[Stored records]
────────

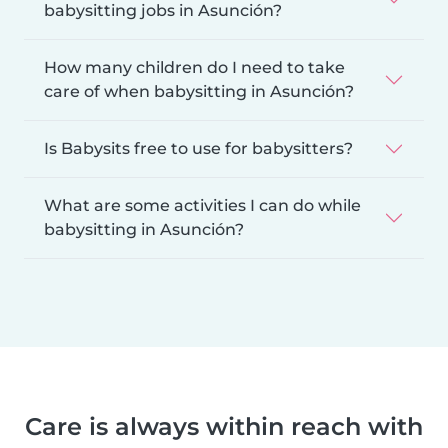
babysitting jobs in Asunción?
How many children do I need to take
care of when babysitting in Asunción?
Is Babysits free to use for babysitters?
What are some activities I can do while
babysitting in Asunción?
Care is always within reach with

────────

What you have to do
Quote every line of text from the items above word for word, without the pictures.

Exercise answer
babysitting jobs in Asunción?
How many children do I need to take
care of when babysitting in Asunción?
Is Babysits free to use for babysitters?
What are some activities I can do while
babysitting in Asunción?
Care is always within reach with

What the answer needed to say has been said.